Snippets / Animation /

Swing

A pendulum-style rotation around the top center for icons and hanging elements.

🎉
Widely Supported
animationno-js

Quick implementation

.swing-icon {
  transform-origin: top center;
  animation: swing 2s ease-in-out infinite;
}

@keyframes swing {
  0% { transform: rotate(0deg); }
  25% { transform: rotate(15deg); }
  50% { transform: rotate(-10deg); }
  75% { transform: rotate(5deg); }
  100% { transform: rotate(-5deg); }
}

@media (prefers-reduced-motion: reduce) {
  .swing-icon { animation: none; }
}

Prompt this to your LLM

Includes role, constraints, two framework variants, and edge cases to handle.

Create a CSS animation called "swing" that rotates an element like a pendulum.
Use @keyframes with the following rotation sequence: 0deg → 15deg → -10deg → 5deg → -5deg → 0deg.
Set the transform-origin to top center so it swings from a pivot point.
Use a timing function like ease-in-out for a natural feel.

----------

### Work task A:
Say whether each statement agrees with the swing snippet, answering yes or no and quoting the deciding words: (i) the animation lasts two seconds and repeats without end; (ii) at the 50% keyframe the element is rotated to 10 degrees; (iii) the animation is switched off for users who prefer reduced motion.
### Work task B:
According to the swing snippet, why is the transform origin set to top center?
### Work task C:
Please reproduce the swing snippet word for word, starting at "Includes role, constraints, two" and ending at "a natural feel.".

----------

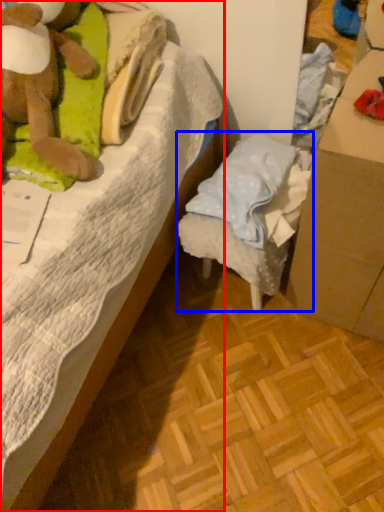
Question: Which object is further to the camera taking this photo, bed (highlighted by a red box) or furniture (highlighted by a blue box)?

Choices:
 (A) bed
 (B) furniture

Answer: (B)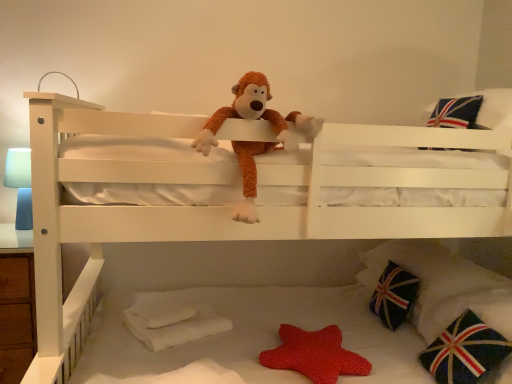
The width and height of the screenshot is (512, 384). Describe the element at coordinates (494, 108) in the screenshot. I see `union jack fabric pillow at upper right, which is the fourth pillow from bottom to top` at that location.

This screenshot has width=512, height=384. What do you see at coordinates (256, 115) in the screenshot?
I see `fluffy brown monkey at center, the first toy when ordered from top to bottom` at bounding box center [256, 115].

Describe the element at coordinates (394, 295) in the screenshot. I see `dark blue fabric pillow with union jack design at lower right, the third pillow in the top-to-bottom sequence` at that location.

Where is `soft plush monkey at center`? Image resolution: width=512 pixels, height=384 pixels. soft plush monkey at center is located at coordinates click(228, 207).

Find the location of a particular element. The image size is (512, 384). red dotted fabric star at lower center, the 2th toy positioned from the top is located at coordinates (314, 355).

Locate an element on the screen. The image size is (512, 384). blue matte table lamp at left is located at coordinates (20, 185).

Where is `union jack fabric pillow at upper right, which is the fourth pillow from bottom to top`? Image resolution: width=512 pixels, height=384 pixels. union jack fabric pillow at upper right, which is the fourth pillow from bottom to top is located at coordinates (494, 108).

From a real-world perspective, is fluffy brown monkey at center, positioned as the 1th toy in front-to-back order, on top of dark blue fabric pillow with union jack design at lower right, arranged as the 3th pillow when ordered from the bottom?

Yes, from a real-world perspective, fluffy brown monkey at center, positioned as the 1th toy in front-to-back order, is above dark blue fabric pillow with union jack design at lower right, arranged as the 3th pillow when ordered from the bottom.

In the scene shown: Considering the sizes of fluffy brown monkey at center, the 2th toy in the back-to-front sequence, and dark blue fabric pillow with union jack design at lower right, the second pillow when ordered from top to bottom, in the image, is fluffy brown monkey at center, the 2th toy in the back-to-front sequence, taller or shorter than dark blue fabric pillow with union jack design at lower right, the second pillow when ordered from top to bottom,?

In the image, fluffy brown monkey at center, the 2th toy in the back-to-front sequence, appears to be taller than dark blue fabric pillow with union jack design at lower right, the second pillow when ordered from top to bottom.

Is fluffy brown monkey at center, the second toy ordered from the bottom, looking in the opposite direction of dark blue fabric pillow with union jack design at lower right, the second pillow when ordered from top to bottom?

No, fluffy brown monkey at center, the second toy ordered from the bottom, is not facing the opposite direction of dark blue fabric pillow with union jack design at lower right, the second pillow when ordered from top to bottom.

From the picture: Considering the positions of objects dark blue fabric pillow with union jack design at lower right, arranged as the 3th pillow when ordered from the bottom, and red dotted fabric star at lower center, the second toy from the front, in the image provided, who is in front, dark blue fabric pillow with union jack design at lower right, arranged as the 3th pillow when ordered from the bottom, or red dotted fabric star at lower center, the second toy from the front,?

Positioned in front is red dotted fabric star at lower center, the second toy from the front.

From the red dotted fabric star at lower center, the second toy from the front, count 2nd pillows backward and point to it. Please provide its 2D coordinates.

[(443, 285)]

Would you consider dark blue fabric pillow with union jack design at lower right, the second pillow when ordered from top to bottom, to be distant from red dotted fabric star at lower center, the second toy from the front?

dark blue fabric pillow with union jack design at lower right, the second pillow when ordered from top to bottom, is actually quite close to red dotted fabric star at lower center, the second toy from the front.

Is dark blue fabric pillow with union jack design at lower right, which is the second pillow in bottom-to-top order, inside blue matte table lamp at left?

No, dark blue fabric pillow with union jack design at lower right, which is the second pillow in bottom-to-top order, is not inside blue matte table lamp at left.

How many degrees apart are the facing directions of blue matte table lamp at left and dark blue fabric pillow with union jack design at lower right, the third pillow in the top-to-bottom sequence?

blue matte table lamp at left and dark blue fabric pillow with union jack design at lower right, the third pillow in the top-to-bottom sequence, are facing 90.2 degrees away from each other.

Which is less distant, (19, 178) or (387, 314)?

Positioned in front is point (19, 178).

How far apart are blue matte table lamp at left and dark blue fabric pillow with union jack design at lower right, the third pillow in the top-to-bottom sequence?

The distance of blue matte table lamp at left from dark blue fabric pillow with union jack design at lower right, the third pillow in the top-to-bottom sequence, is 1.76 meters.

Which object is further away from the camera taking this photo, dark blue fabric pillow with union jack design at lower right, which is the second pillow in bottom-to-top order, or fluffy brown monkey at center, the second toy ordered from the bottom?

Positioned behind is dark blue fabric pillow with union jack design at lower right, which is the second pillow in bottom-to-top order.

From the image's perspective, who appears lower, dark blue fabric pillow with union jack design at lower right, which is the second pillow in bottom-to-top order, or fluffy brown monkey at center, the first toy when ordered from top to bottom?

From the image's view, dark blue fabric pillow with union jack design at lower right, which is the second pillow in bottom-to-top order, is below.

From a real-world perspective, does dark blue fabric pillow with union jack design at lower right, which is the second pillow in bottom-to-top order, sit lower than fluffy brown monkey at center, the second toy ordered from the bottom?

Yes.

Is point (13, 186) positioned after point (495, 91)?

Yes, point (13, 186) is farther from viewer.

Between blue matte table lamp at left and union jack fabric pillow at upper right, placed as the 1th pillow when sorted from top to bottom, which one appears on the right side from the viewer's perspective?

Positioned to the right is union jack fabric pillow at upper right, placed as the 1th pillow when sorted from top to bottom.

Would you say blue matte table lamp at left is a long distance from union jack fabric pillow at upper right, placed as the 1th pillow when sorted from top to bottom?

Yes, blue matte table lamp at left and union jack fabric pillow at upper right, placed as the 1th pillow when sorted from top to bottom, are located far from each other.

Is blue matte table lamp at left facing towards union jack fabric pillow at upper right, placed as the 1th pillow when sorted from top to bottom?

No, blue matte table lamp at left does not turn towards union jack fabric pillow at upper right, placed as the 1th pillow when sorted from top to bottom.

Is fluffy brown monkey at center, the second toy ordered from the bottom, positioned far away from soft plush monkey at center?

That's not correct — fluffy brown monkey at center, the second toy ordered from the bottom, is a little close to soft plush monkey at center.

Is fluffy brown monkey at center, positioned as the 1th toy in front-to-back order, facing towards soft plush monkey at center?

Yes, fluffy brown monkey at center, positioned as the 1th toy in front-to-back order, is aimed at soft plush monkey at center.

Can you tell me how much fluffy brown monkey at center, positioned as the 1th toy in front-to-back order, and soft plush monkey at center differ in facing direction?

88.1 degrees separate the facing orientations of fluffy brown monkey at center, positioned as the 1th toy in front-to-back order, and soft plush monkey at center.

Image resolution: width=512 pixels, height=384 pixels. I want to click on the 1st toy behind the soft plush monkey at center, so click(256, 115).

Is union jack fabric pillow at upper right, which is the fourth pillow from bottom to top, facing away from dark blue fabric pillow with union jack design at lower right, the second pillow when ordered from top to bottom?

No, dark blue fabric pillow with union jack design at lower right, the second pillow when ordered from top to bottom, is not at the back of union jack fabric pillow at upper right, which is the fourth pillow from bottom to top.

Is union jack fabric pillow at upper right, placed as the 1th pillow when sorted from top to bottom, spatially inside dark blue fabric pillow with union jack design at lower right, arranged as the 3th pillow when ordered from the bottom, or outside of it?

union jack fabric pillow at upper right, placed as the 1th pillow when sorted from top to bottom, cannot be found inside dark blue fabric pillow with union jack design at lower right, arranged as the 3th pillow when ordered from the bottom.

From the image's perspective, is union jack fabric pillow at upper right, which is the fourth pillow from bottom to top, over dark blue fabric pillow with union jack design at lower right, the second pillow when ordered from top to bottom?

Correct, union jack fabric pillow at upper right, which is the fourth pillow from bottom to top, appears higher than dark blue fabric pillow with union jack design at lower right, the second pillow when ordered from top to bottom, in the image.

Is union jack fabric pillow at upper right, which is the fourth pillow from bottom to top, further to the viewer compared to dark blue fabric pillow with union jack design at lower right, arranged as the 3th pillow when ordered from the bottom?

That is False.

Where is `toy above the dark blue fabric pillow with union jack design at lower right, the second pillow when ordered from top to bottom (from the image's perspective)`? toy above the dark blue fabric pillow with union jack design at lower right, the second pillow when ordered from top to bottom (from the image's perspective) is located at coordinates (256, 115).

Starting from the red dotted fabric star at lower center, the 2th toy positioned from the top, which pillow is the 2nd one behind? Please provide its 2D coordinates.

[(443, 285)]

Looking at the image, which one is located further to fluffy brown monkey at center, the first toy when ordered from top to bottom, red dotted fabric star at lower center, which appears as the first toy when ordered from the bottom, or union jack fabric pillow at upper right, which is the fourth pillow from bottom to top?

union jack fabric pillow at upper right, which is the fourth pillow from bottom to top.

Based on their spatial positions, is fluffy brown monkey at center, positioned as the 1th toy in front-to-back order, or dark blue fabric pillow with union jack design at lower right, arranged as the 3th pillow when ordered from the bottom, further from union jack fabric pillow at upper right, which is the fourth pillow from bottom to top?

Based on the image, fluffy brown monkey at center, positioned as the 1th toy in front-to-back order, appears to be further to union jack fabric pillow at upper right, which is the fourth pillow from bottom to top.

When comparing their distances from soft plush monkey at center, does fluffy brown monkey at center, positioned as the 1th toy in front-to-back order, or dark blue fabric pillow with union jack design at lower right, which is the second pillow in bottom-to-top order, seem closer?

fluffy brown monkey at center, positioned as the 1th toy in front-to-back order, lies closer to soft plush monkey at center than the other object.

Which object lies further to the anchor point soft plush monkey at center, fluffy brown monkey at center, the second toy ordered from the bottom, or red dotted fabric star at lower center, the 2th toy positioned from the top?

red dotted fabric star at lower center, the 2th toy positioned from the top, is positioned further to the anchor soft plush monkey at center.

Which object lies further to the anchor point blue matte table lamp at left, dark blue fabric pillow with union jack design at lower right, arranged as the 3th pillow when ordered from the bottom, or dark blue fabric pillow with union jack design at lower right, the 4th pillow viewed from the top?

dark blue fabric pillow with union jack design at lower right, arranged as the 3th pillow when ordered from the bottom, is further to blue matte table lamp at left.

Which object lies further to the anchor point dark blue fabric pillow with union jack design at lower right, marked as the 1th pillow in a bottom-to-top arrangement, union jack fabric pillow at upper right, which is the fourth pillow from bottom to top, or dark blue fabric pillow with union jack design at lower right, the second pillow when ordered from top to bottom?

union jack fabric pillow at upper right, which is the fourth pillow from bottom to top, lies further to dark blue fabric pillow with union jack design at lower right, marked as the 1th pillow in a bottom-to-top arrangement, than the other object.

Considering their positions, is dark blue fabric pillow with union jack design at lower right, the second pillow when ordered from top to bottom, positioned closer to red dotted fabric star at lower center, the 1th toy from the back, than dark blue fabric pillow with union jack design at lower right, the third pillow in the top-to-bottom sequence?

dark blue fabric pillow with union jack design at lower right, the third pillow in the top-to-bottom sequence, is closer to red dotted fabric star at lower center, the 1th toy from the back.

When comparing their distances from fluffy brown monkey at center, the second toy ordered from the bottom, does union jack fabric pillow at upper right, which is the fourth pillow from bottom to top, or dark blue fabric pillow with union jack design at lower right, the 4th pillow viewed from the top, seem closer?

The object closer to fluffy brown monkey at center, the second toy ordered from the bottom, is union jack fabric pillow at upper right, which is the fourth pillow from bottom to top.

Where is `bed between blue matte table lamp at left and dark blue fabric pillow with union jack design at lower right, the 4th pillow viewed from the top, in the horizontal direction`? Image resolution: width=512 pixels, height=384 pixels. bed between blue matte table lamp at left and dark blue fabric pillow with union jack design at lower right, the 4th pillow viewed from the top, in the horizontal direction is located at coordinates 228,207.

----------

### Answer box A:
(i) Yes: "animation: swing 2s ease-in-out infinite;"
(ii) No: "50% { transform: rotate(-10deg); }"
(iii) Yes: ".swing-icon { animation: none; }"

### Answer box B:
The transform origin is set to top center so that the element swings from a pivot point, rotating like a pendulum around the top center.

### Answer box C:
Includes role, constraints, two framework variants, and edge cases to handle.

Create a CSS animation called "swing" that rotates an element like a pendulum.
Use @keyframes with the following rotation sequence: 0deg → 15deg → -10deg → 5deg → -5deg → 0deg.
Set the transform-origin to top center so it swings from a pivot point.
Use a timing function like ease-in-out for a natural feel.